Sep 23, 2010
I have been taking combivir and sustiva for 10 plus years...My VL is undetectable and my CD4 is 800 plus. My Doctor wants me to change to Atripla. I am tolerating both medications very well except for a fatty live. Is there a good reason i should switch or should I wait until these medications are no longer working. I am very confused what to do. Any suggestions would be very helpful. Thanks!
Response from Dr. Young
Hello and thanks for your post.
First, let me say that in general, I'm a don't-fix-till-it's broke kind of guy. It's great to hear that you've gone 10 years on your current regimen. Your experience is an important one to share with our readers, many of whom question how long medications can work; others who wonder about the ability to stay on a twice-daily regimen (yours, that includes Combivir).
The switch from AZT/3TC (Combivir) with efavirenz (Sustiva, Stocrin) to tenofovir/FTC/efavirenz (Atripla) would effectively one that replaces AZT/3TC with tenofovir/FTC, since efavirenz is common to both regimens. You couldn't wait for the first to fail and then switch to the second, since the drug resistance profile of the first would very likely disarm the second. I'll offer treatment switches to patients if there is a real- or precieved benefit of the new regimen that offsets any possible side effect or toxicity.

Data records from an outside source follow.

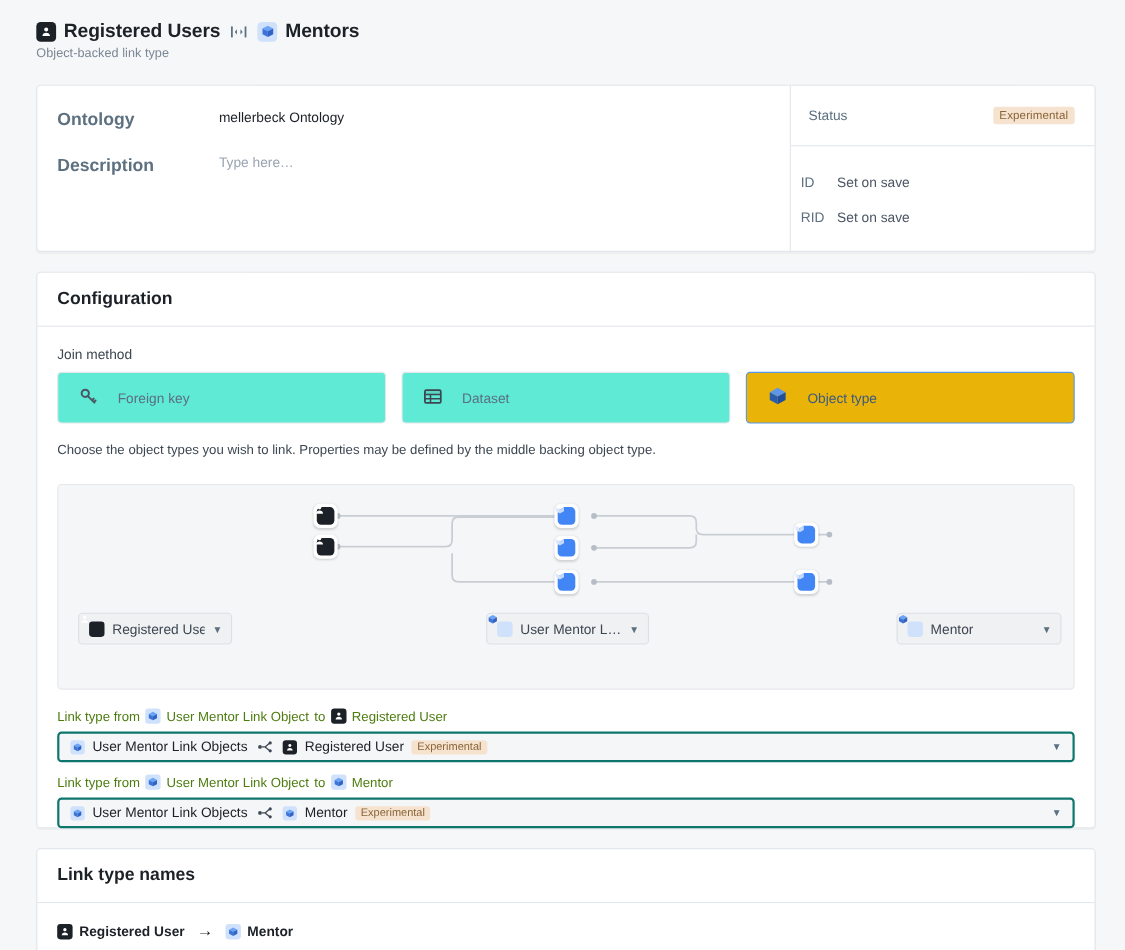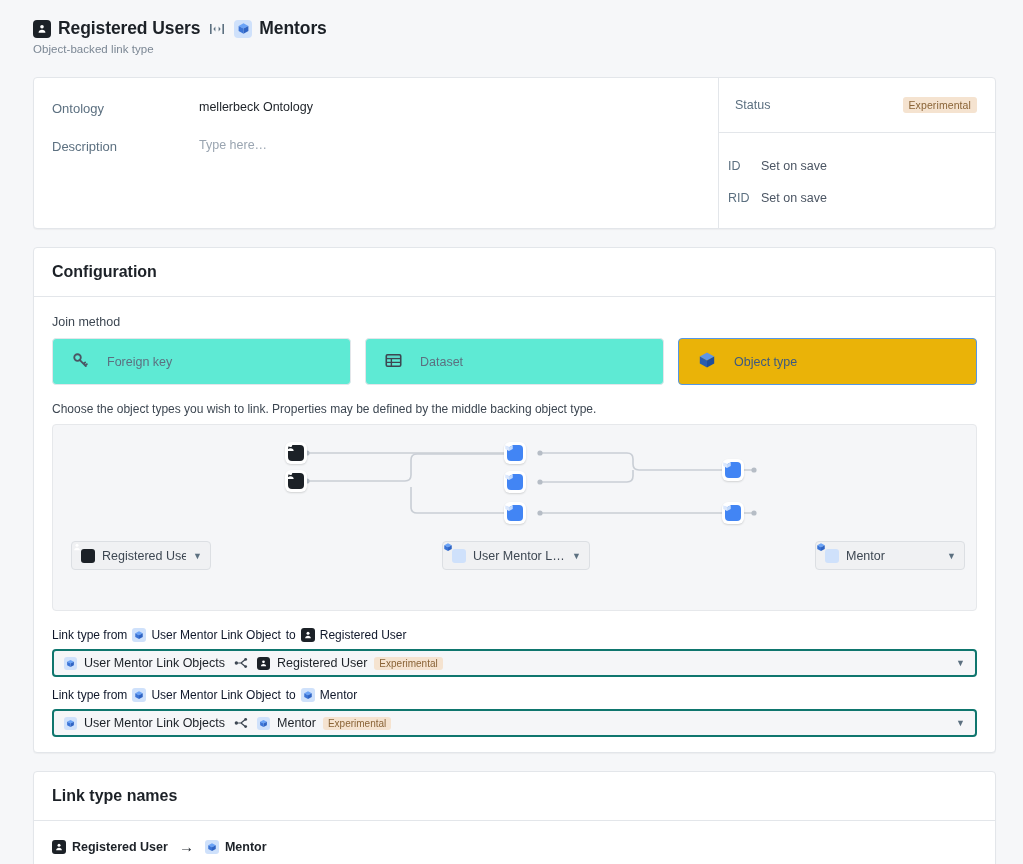"Ontology" .field-label { font-size: 13px -> 16px; font-weight: none -> bold }
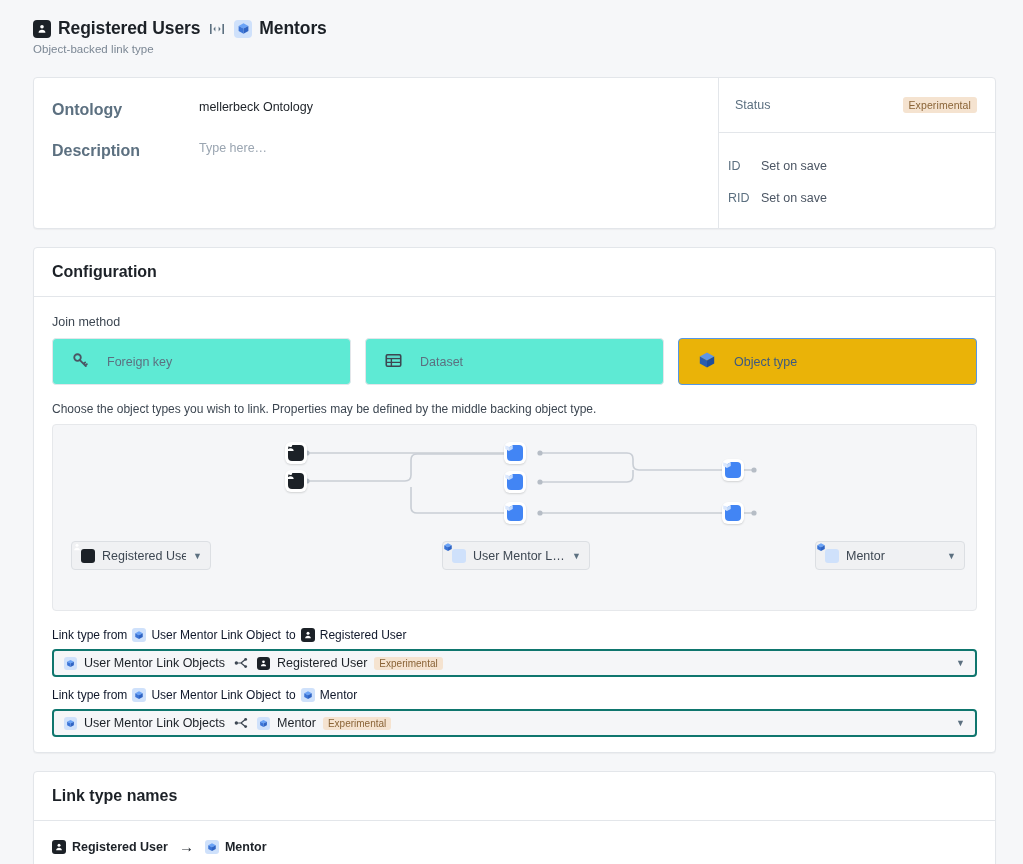"Choose the object types you" .helper-text { margin: 17px 0 8px 0 -> 17px 0 24px 0 }
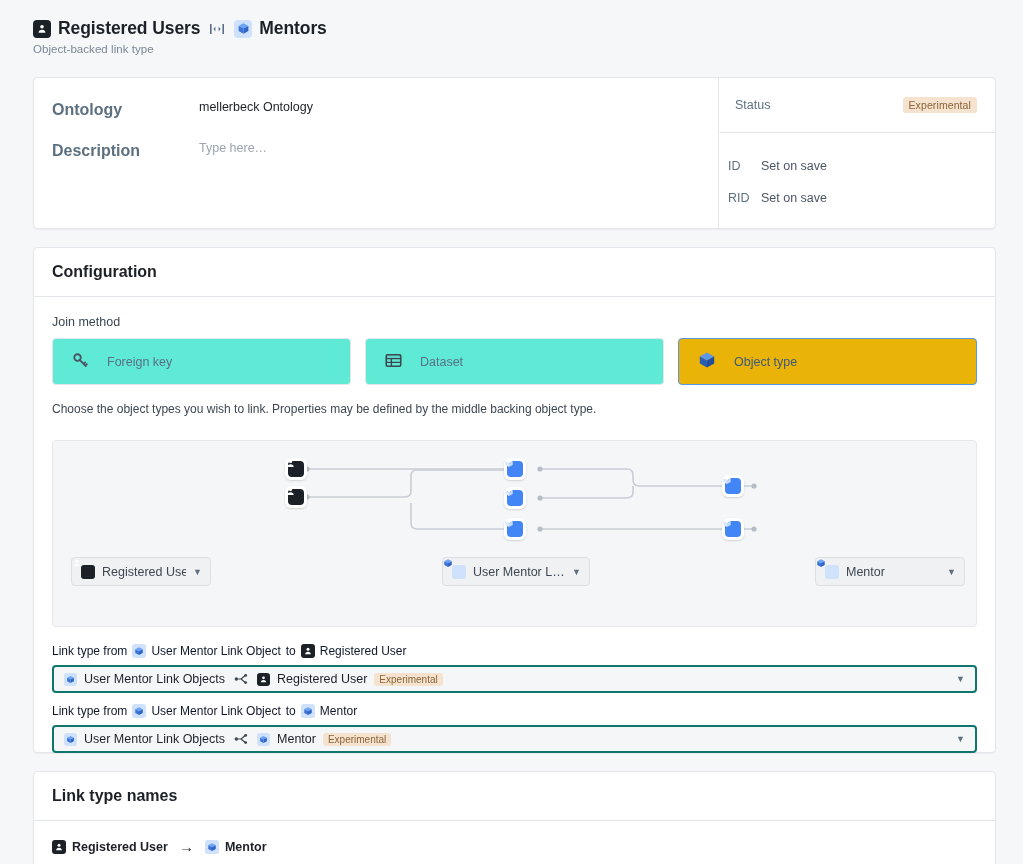"Link type from" .linktype-caption { color: #0f172a -> #4d7c0f }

In your case, the most obvious difference is that you'd go from a three pill, twice-daily treatment to a one pill, once-daily regimen. Since you've made it 10 years, it's unlikely that this switch would functionally improve your adherence, but clearly convenience would improve. Patients who take Combivir often have mild (sometimes imperceptible) fatigue or nausea that improves when the AZT part is discontinued. It's also relevant to consider that AZT is associated with a slightly higher risk of developing lipoatrophy than other medications. In part for these reasons, AZT/3TC is no longer commonly prescribed in the US. Tenofovir/FTC is usually very well tolerated and rarely produces clinical symptoms (but rarely, can). The major reasons not to use tenofovir include having significant kidney or bone disease, since this medication is associated with side effects that affect these organ systems.
There's little reason to think that you'd experience any issues related to drug resistance or treatment failure with the switch to Atripla.
So, in the end, the decision requires a discussion about the specific merits as they pertain to you. I'd encourage you to have this discussion with your healthcare provider.
I hope this helps. Let us know how things turn out.